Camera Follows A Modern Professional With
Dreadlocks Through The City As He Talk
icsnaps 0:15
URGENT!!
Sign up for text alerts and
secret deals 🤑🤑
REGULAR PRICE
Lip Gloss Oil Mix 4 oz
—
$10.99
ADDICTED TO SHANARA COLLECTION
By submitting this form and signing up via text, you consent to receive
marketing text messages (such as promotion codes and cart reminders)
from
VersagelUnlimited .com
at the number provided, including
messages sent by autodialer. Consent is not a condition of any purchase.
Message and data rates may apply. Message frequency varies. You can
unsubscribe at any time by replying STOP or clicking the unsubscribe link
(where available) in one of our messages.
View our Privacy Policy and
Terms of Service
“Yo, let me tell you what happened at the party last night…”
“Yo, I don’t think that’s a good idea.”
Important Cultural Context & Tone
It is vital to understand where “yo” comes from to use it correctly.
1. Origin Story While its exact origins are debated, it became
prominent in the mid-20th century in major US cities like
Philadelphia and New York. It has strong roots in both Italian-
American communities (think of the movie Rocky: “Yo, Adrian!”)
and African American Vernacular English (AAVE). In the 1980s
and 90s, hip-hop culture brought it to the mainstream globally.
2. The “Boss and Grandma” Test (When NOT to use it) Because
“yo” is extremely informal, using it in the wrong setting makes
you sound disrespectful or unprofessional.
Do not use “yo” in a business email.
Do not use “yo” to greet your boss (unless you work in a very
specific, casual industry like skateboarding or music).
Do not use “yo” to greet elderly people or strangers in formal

-------

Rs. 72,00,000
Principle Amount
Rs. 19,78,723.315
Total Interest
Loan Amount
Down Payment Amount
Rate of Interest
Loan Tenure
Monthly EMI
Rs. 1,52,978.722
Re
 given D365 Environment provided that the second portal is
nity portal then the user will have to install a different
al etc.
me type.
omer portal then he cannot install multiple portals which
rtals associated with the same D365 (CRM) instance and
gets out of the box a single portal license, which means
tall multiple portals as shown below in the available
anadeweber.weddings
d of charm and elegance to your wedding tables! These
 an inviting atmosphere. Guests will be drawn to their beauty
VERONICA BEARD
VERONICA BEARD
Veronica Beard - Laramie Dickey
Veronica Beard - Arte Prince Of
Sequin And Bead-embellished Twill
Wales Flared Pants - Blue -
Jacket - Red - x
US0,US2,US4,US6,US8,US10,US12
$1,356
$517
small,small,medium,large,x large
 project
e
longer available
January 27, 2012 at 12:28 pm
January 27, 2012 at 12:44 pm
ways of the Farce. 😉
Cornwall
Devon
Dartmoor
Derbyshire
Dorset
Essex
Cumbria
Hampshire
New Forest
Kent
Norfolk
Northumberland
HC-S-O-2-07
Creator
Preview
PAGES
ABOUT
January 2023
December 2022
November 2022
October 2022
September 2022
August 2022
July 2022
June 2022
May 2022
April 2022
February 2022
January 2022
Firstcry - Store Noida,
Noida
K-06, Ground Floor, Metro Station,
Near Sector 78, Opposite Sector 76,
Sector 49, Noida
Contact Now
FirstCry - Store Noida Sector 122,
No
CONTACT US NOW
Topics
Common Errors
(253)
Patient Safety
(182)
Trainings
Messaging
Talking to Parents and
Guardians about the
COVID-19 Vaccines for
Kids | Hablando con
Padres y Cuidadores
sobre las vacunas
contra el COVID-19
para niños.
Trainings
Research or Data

-------

What you need to do: Given the data above, which lines hold the string "available"? Return them.

Your solution:
(where available) in one of our messages.
tall multiple portals as shown below in the available
longer available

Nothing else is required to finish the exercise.